Kanha, Krishna, Murlimanohar, Radhyeshyam, Gopal, Madhav…..many names and many forms. One can never get tired of his stories in various forms that he took to deliver his followers from the cruel Kansa. Children and grownups are equally fond of leelas of Krishna.
The debut novel by Pranab Mullick is yet another attempt to retell the story of “Kansa Vadh” (killing Kansa) to liberate the people of Mathura from his tyrannous rule, albeit in a different way. In this mythological fiction, the author has woven a unique tale on the background of a commonly known legend from a part of Krishna’s life. Some parts are well-known and well-accepted while some imaginary characters and instances are added to create a new compelling storyline.
Mathura, Krishna’s birthday place, has three tribes that follow a democratic process to elect their king. Kansa, however, forcefully and deceitfully, elects himself as the king by deposing his father Ugrasen. He also imprisons Vasudev and Devaki after a sage predicts that their eighth child will be the cause of Kansa’s death. A fearful Kansa orders drastic measures to avoid this. And thus begins the reign of tyranny over the land of Mathura.
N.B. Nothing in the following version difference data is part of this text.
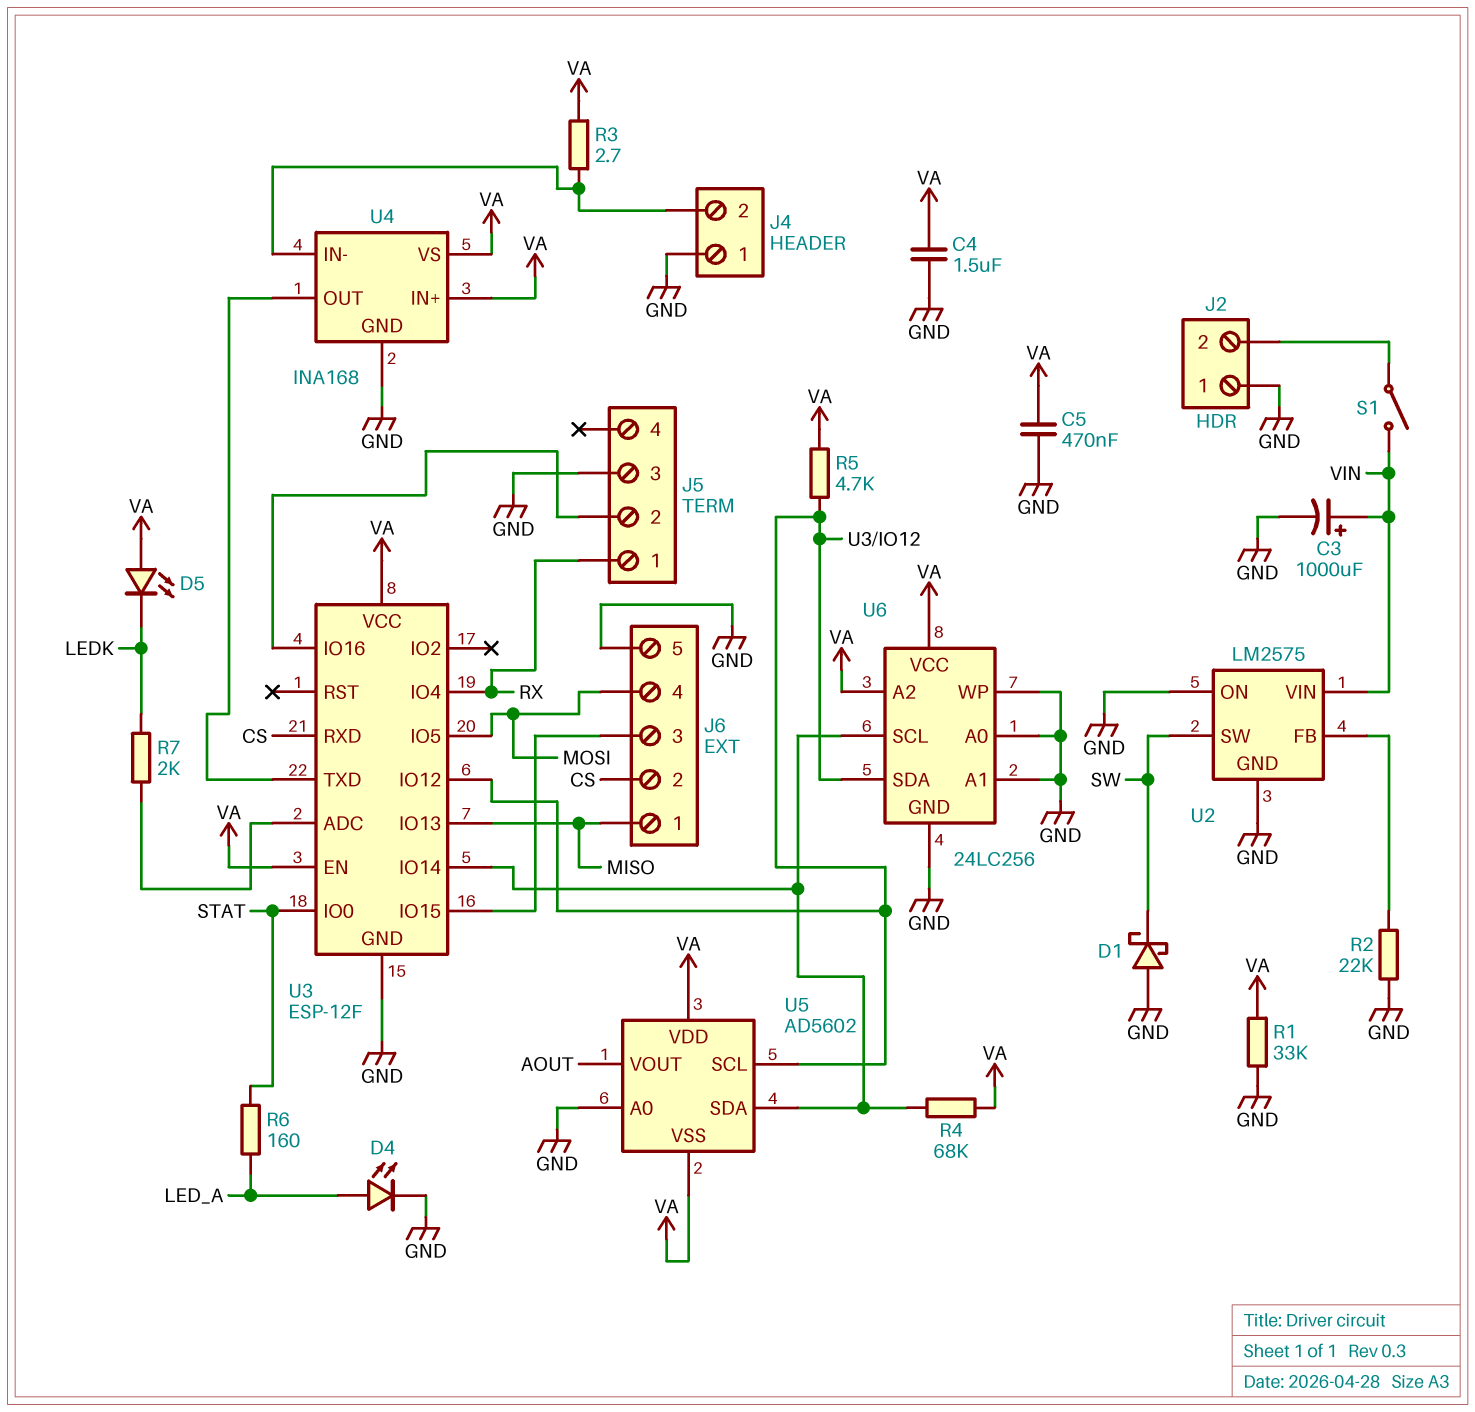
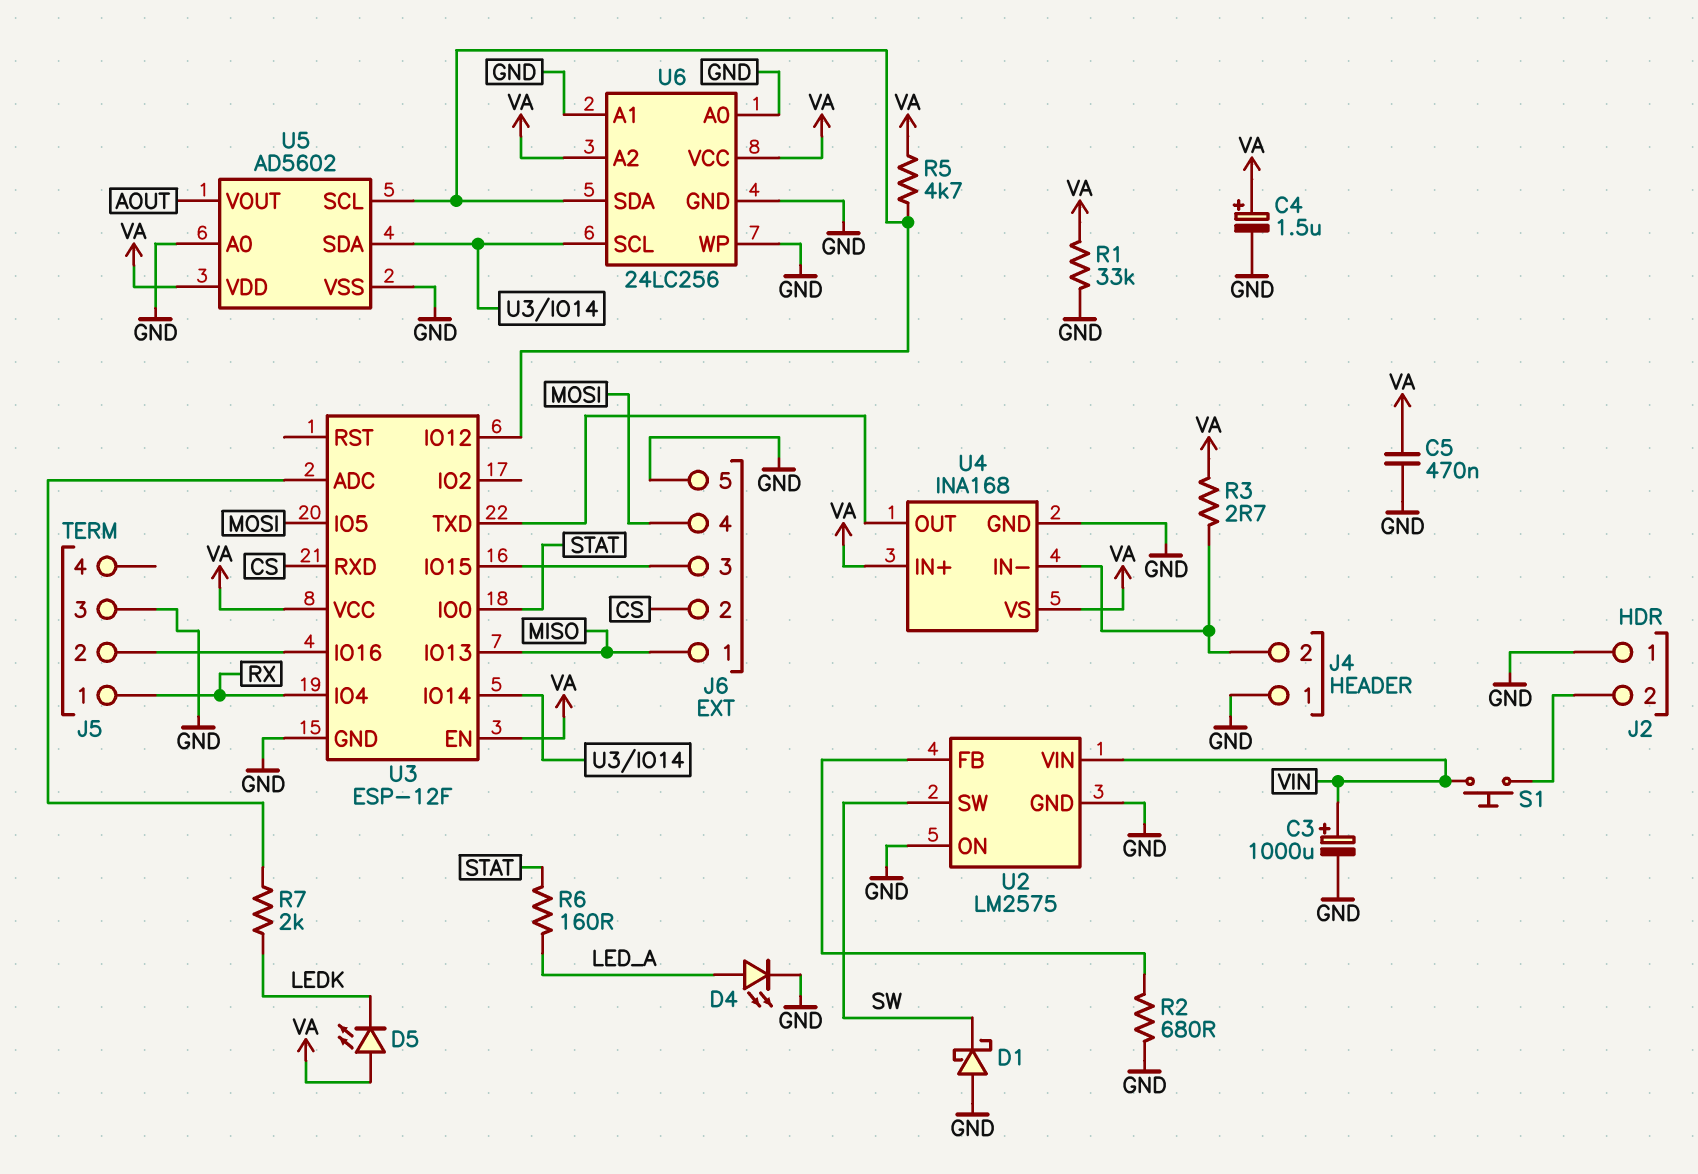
C4: 1.5uF (GND, VA) -> 1.5uF (plus VA, minus GND)
R2: 22k (GND, U2/FB) -> 680 (GND, U2/FB)
R4: 68k (U3/IO14, VA) -> none
S1: switch (J2/2, VIN) -> button (J2/2, VIN)
U5 pin VSS: VA -> GND

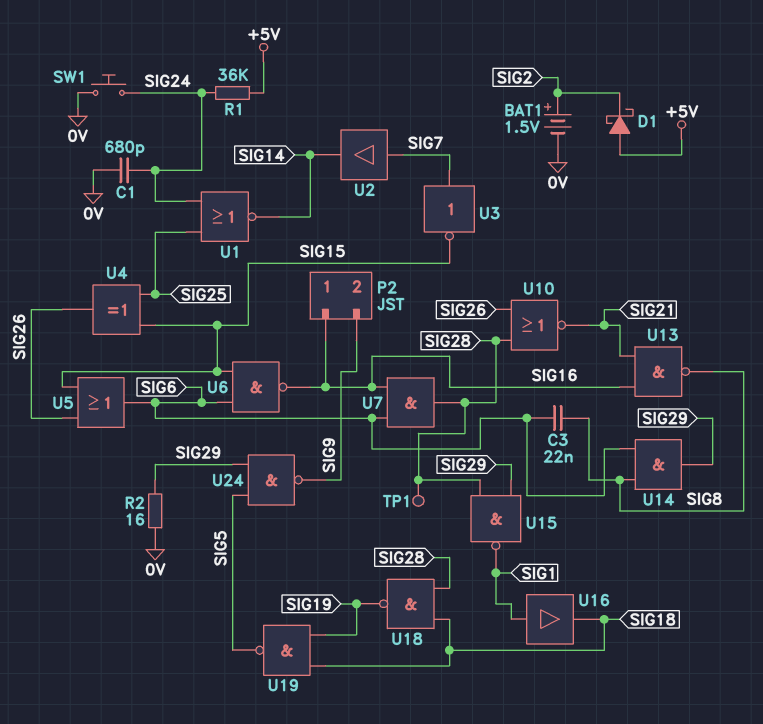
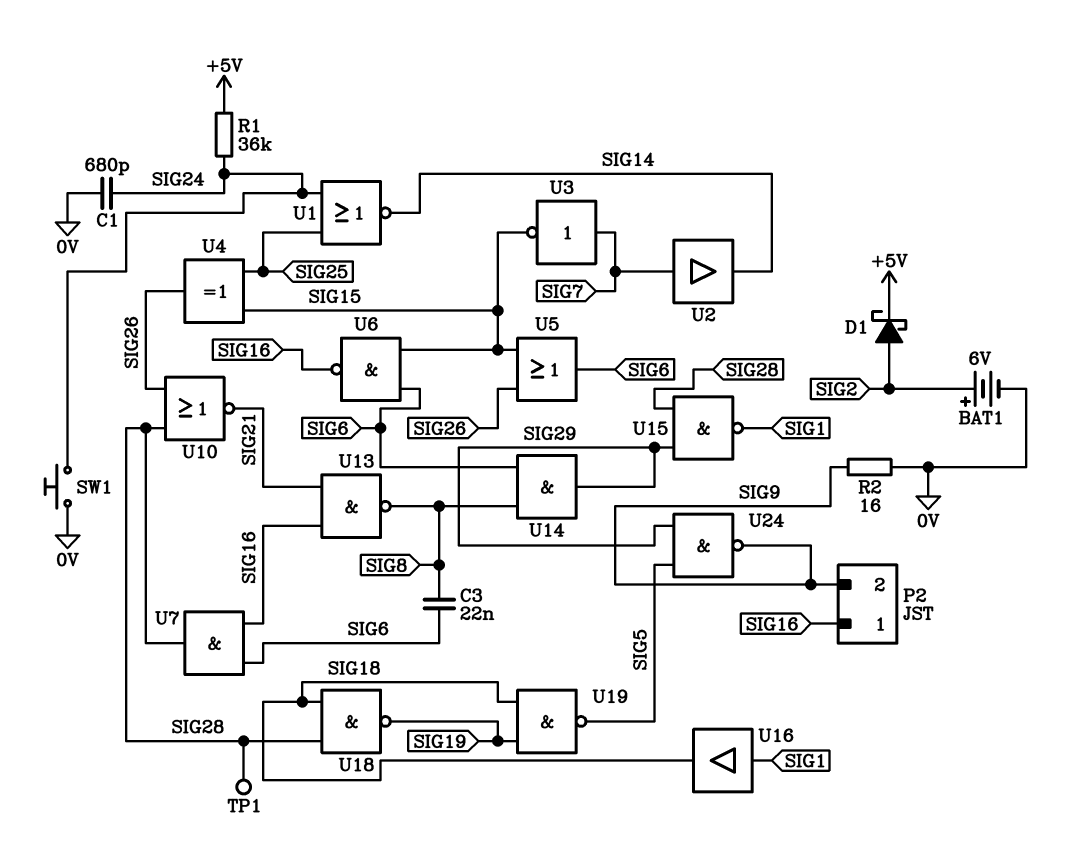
BAT1: 1.5V (plus SIG2, minus 0V) -> 6V (plus SIG2, minus 0V)
D1: schottky (A +5V, K SIG2) -> schottky (A SIG2, K +5V)
R2: 16 (0V, SIG29) -> 16 (0V, SIG9)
Chanur, a tribal minister and a trusted advisor of Kansa, has a hidden political agenda as he goes about doing his duties for the King Kansa. Blinded by power and fear, Kansa fails to see the vested interests of Chanur and falls into his traps time and again. The other tribal ministers and people fall prey in the scheme of things planned by Chanur who has the ability to run the show single-handedly although remaining in the background at all times.
Parallelly, Kanha is being raised as the beloved child of the leader of Gop community who lives peacefully in close proximity to the cauldron of activities on the kingdom. He and everyone else are unaware of the fact that Kanha is avatar of Vishnu who will kill Kansa. When Guru Sandipani realizes this, he convinces and trains Krishna along with Balaram and many other Gops to take upon the army of Kansa and kill him.
The story itself is captivating and the narrative is smooth and enthralling. The fictional characters add interesting layers to the original story and make it an interesting read. Although one has to keep in mind that this is a fictional depiction and thus some parts may seem different from what we know about the conventional story. The reader is compelled to turn one page after the other. For mythofiction lovers, this is a definite recommendation.
This is an honest and unbiased review in exchange for a free copy of the book from Blogchatter.